Make your own Protein Granola for a delicious, balanced breakfast that is still fast and convenient to throw together week day mornings.

Making your own also means that you control the amount of sugar that goes in – in this recipe we use Maple Syrup or Honey.

Not only is this a high protein, low sugar breakfast – it is also high in fiber and has loads of nutritional benefits from the nuts, seeds, oats and fruit.

Multiplying the recipe is recommended – as you can store the granola in an airtight container and it will keep for weeks.

Granola is easy and fun to make, so get the kids involved and make a weekend activity out of it.

Either make a plain granola and add nuts, seeds, dried fruit, chocolate bits, toasted grains – whatever you like! – afterwards so you can have variations throughout the week.

Or, if you prefer, simply add everything to your granola mix before baking it. If you do this, we suggest adding a tablespoon or two of Olive Oil so the mix isn’t too dry, and to help with toasting.


For the basic granola


300 g Rolled Oats
60 g Pea Protein
40 g Whey Protein Isolate
16 g Psyllium Husk
½ tsp.
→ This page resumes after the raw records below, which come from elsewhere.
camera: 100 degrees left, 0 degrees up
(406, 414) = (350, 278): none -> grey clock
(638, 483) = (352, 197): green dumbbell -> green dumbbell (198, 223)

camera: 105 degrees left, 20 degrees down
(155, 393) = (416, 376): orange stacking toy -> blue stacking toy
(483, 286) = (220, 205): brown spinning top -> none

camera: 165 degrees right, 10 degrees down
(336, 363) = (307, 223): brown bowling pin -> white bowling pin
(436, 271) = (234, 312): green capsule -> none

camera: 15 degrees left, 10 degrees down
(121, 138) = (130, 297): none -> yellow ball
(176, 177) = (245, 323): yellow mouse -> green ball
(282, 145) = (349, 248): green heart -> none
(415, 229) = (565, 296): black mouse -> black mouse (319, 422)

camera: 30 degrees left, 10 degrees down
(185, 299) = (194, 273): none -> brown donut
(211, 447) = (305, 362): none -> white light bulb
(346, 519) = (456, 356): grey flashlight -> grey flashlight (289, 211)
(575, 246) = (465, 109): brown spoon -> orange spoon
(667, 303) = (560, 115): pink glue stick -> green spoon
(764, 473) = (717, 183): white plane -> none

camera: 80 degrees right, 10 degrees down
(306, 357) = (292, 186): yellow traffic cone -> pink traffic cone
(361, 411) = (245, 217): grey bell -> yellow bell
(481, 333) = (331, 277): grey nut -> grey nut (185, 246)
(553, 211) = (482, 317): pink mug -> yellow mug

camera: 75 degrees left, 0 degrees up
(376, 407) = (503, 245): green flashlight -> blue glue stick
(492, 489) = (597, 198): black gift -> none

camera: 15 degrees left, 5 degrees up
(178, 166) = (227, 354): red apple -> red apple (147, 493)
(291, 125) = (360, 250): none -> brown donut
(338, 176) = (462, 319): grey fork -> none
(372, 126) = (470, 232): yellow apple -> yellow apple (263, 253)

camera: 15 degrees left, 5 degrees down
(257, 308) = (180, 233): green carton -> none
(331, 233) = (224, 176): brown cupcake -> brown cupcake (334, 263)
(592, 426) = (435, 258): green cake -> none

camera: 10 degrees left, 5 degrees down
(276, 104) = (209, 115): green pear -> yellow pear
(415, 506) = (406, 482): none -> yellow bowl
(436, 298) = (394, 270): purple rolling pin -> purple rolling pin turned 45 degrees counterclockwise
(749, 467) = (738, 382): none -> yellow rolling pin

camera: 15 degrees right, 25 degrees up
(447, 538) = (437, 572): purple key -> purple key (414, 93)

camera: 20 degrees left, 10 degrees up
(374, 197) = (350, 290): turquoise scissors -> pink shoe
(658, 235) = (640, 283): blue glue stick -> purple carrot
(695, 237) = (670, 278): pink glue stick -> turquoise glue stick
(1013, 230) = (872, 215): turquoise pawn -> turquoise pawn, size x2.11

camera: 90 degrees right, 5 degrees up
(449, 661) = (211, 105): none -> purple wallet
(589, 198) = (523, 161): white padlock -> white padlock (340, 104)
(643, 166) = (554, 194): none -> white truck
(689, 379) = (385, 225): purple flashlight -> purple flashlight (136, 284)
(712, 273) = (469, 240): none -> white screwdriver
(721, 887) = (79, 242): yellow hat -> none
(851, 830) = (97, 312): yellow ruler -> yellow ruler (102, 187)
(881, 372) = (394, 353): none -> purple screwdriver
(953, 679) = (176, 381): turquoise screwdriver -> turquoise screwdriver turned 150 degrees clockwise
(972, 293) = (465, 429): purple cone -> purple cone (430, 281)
Salt
120 ml Almond Milk
120 ml Maple Syrup or Honey or a combination


Mix everything together, then press out onto a baking tray lined with parchment paper.
It should be no more than about 1/2cm thick.
Bake at 150°C for 15-20 min.
Remove and break up into small little clusters.
Return to the oven to bake for another 5-10 min – or until golden.
Remove to cool completely before storing in an airtight container.

Simple ways to have your granola

*Add toasted nuts and dried fruit and just add milk (and honey if you like).

*Layer it up with fruit and yogurt. Drizzle with Maple Syrup or Honey.

*Layer it up with your favourite jam & yogurt.

These ‘parfaits’ are so pretty they are perfect to serve to guests and even make for delightful desserts.